To do:
a. In the regression tutorial, what adjusted r² value is reported for the model with both study time and group?
b. Condense the paragraph in the regression tutorial that begins "It makes sense that the more time people studied" into a single shorter sentence that keeps its main points.
c. Write what comes next in the regression tutorial, picking up after its final sentence.

Document passage:

=======

Interpreting the Strength of this Model

Notice that adj. \(r^2\) for this model is 0.6563. That’s improvement over either simple model option!

We can also look at the p-value for our two predictors to see that each are uniquely contributing.

The p-value for study_time is testing whether we have evidence that study time has some linear relationship after already accounting for group.
The low p-value (0.0000005) provides very strong evidence it is!
The p-value for group is testing whether we have evidence that the intercept adjustment is different from 0 after already accounting for study time.
The low p-value (0.0000000000165) provides very strong evidence it is!

Example of Interaction Model

When we talk about two predictors “interacting,” we mean that the relationship that one has with the response depends on the value of the other!

What does that mean in our context?

An interaction means that the relationship (slope) between study time and exam score depends on which set of instructions they had.

It makes sense that the more time people studied, the better (on average) they scored. It also makes sense that those with clearer instructions probably saw more benefit from study time (steeper relationship) than those with unclear instructions (flatter relationship).

Visualizing an Interaction Model

This is pretty straightforward to visualize! Just color your grouping variable and add geom_smooth. If you leave the color option out in geom_smooth, it will create a separate line of best fit for each group.

ggplot(data = Task_Data, aes(x = study_time, y = score, color = materials)) +
  geom_point() +
  geom_smooth(method = "lm", se = FALSE)

Modeling an Interaction Model

To make an interaction term, use the * sign to connect the predictor variables which you want to allow interaction.

=======

Recorded data:
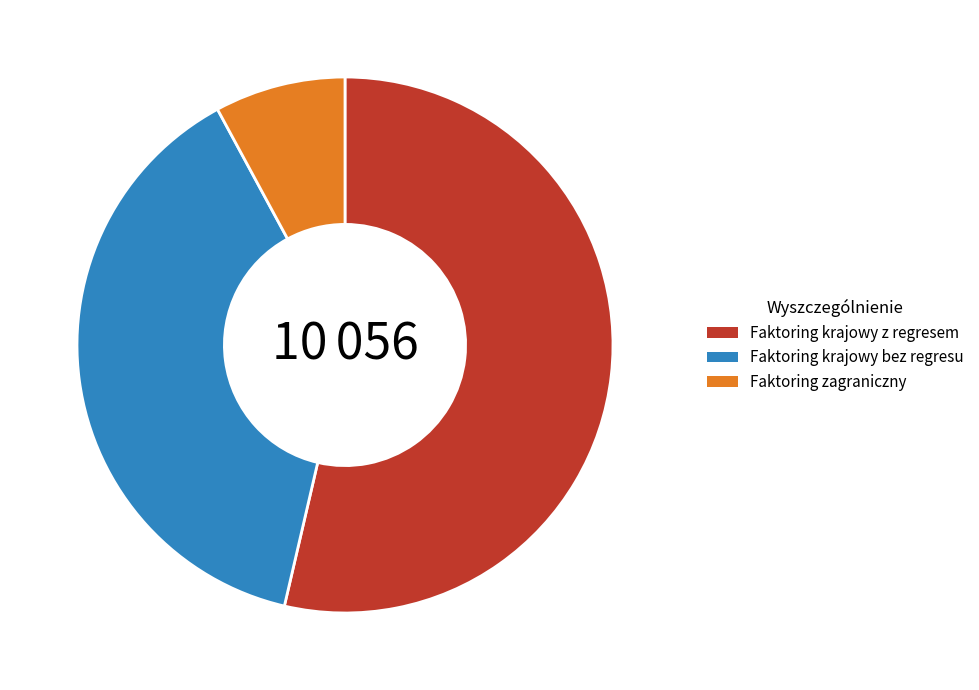

How many segments does this pie chart have?

3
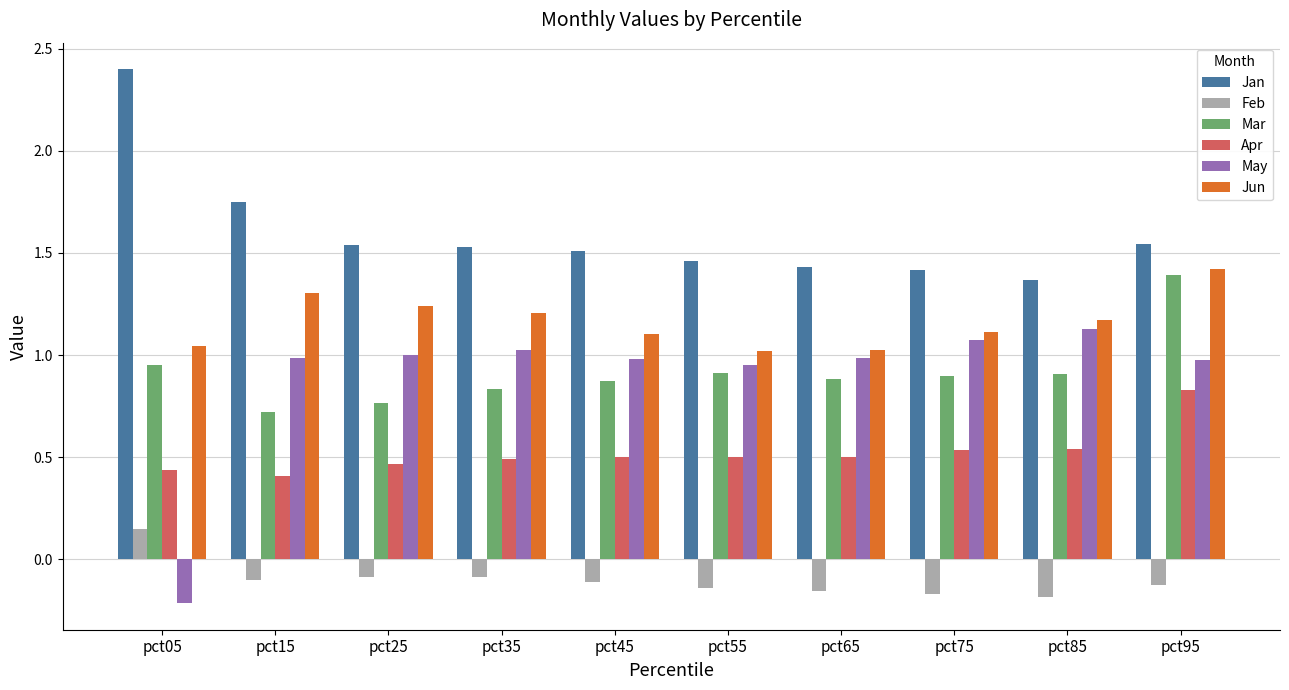

What is the total value across all series at pct65?

4.7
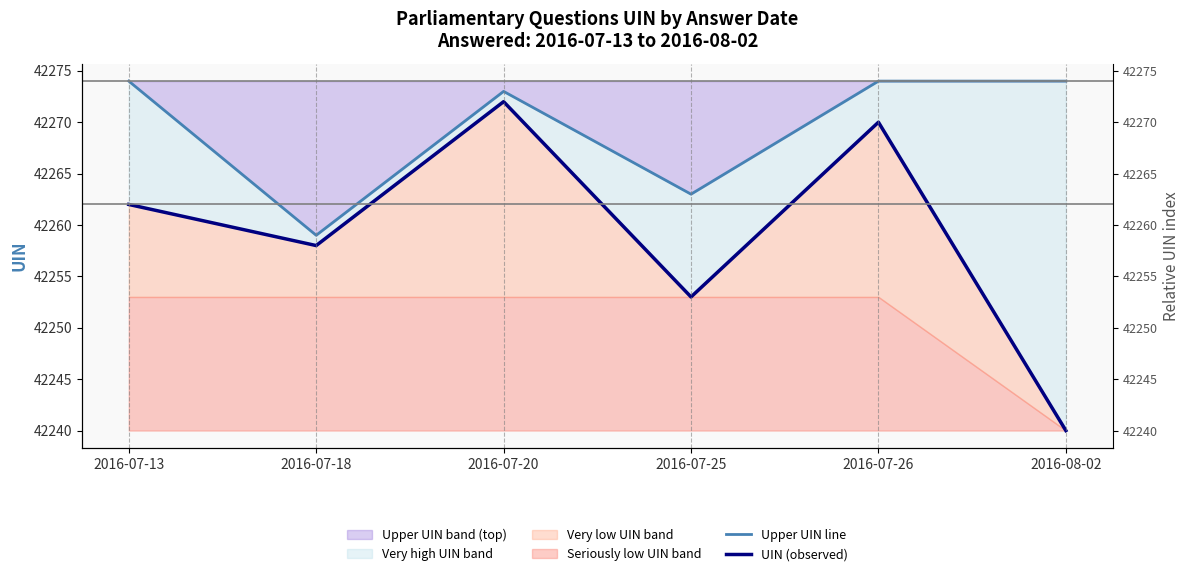

What is the value of the UIN (observed) point at the 2nd from the left?

42258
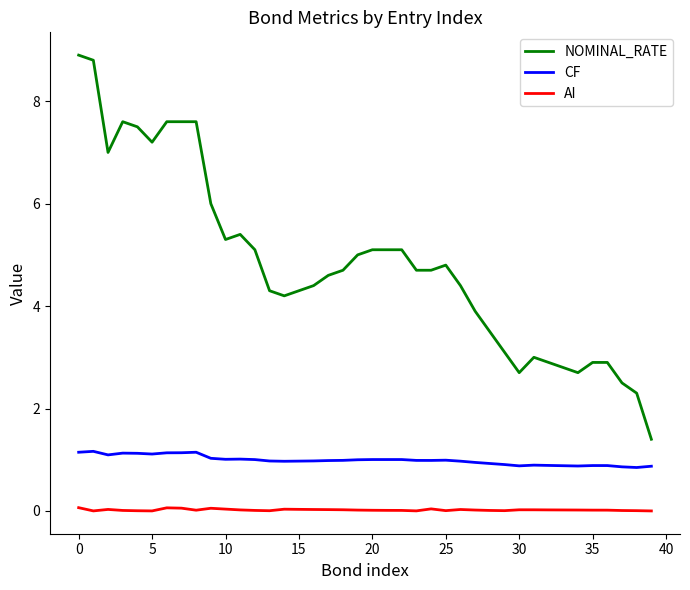

True or false: CF and AI cross at least once.

False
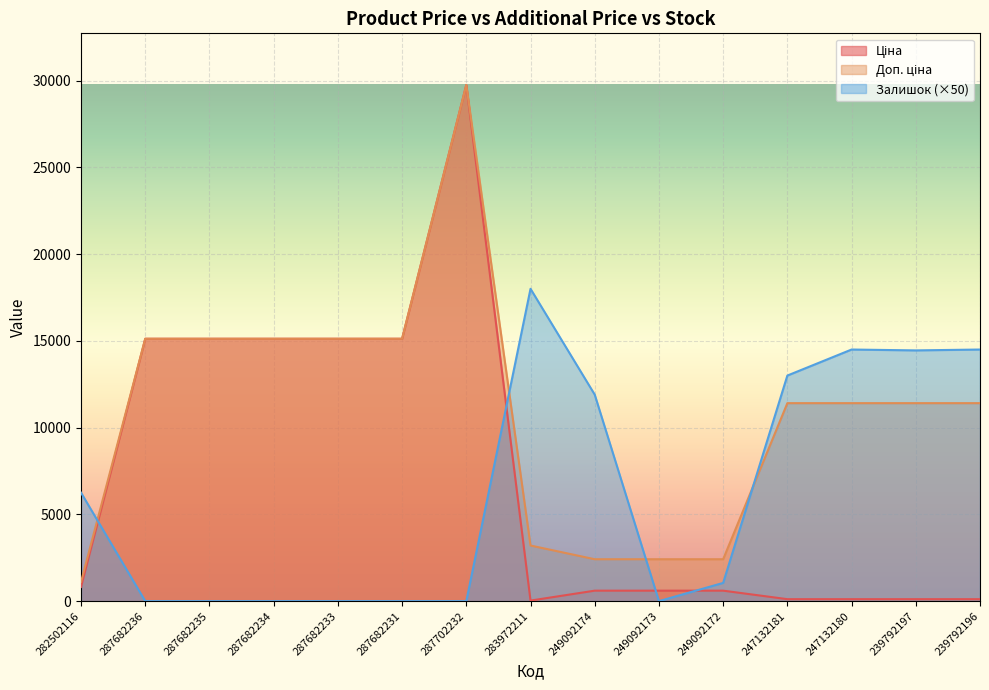

The value of Ціна at 247132180 is 114.1. True or false?

True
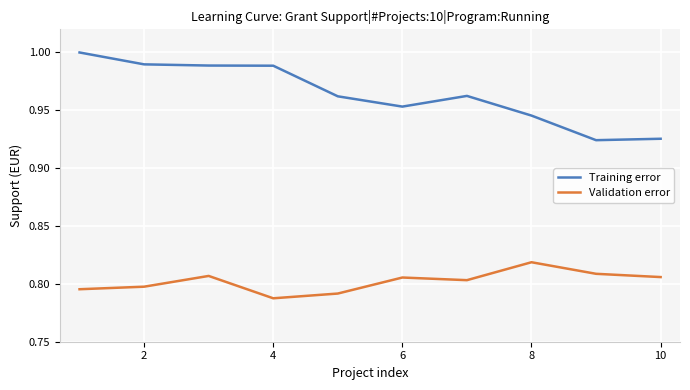

Which series has the widest spread of values?

Training error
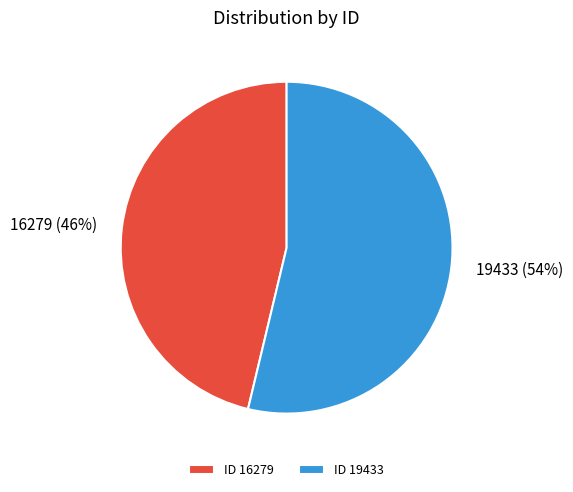

To the nearest percent, what is the combined percentage of 16279 and 19433?

100%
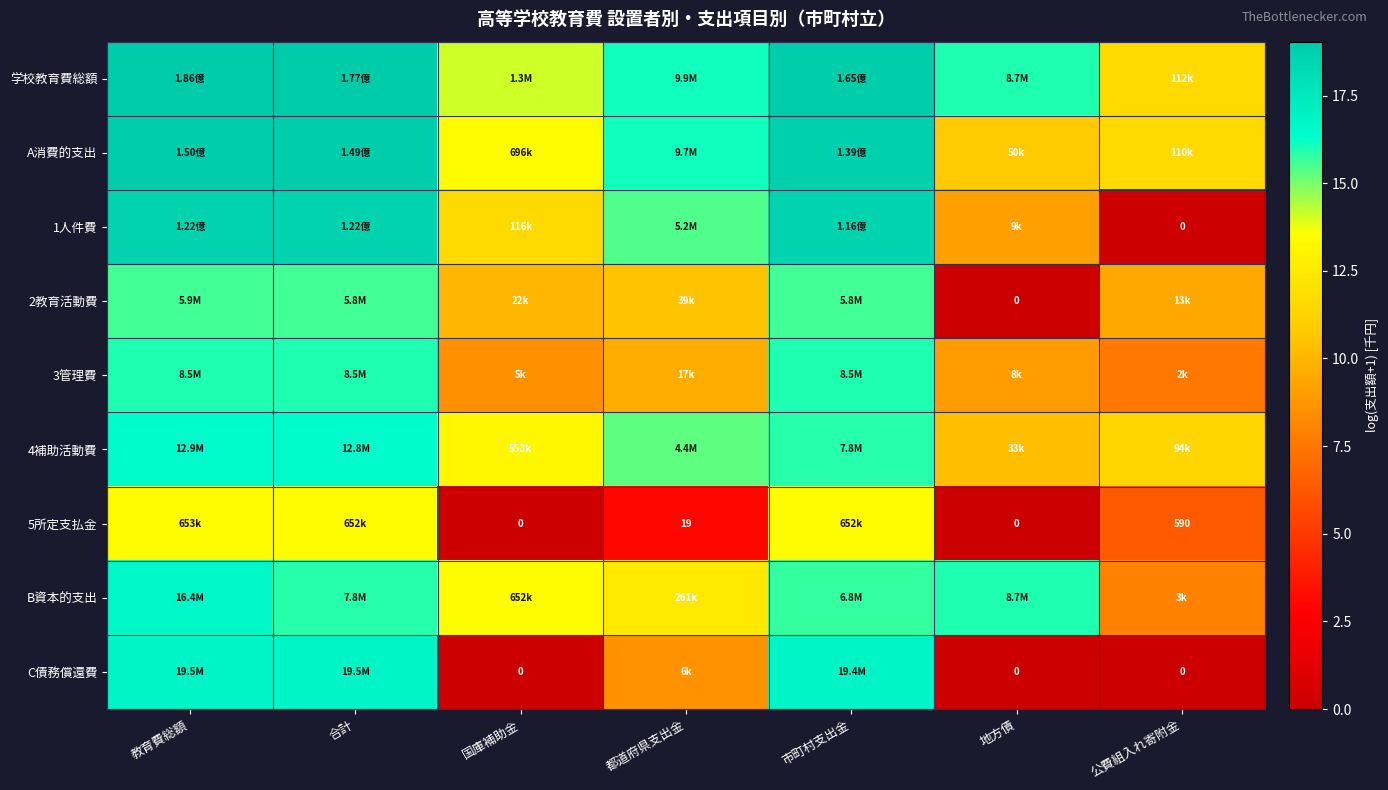

At 合計, list the series in order from largest to smallest.

学校教育費総額, A消費的支出, 1人件費, C債務償還費, 4補助活動費, 3管理費, B資本的支出, 2教育活動費, 5所定支払金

=======

Answer section:
a. 0.6563

b. More study time generally meant higher average scores, and people with clearer instructions likely gained more from studying (a steeper relationship) than those with unclear instructions (a flatter one).

c.
int_mod = lm(data = Task_Data, score ~ study_time * materials)
summary(int_mod)

Findings

What do we find from the Estimate column?

The intercept term (17.4060) represents the intercept for our baseline category (Clear)
The slope on study time (0.8026) now represents the slope for our baseline category (Clear) only.
The “intercept adjustment” for the Unclear group is 3.1062. That means we estimate the intercept term for the Unclear group is 3.1062 units higher than the intercept for the Clear group
That last term (-0.5766) represents the interaction term. It is a slope adjustment for our second group (Unclear), suggesting we adjust the slope down 0.5766 units from the slope for the baseline group. (0.8026 - 0.5766 = 0.2660)

We again have two lines of best fit, but now with unique slopes for each too

For the Clear group: \(\hat{y} = 17.4060 + 0.8026\)(study_time)
For the Unclear group: \(\hat{y} = 20.5122 + 0.226\)(study_time)

Interpreting the Strength of this Model

To determine if we have evidence for the interaction model in comparison to the additive model, we just need to look at the p-value for the interaction term!

In this case, it is 0.00119, suggesting we have very strong evidence that there is at least some interaction with these predictors. People with the Clear instructions saw more benefit from study time in improving their score (steeper slope) than those with unclear.

What about the other lines?

In case you’re wondering about that high p-value for the “additive term” (materials by itself):

that just means that after allowing slopes to be different, we actually don’t have much evidence that we need different intercept values.
That does not mean the interaction model is a bad fit! It just means that we could reasonably let these groups have equal intercepts, but we should keep separate slopes (keep the interaction).

Interpeting r squared

Finally, we can see that adj \(r^2\) is best with the interaction model (0.7105). That’s about a 5.5% increase (going from about 34.5% unexplained to about 29% unexplained). Just another indicator that the interaction model fits the best!

New Example: Doctor Complaints

Visualize the data

Let’s take a look at the esdcomp data, which records number of complaints that various ER doctors get, alongside other factors about that doctor.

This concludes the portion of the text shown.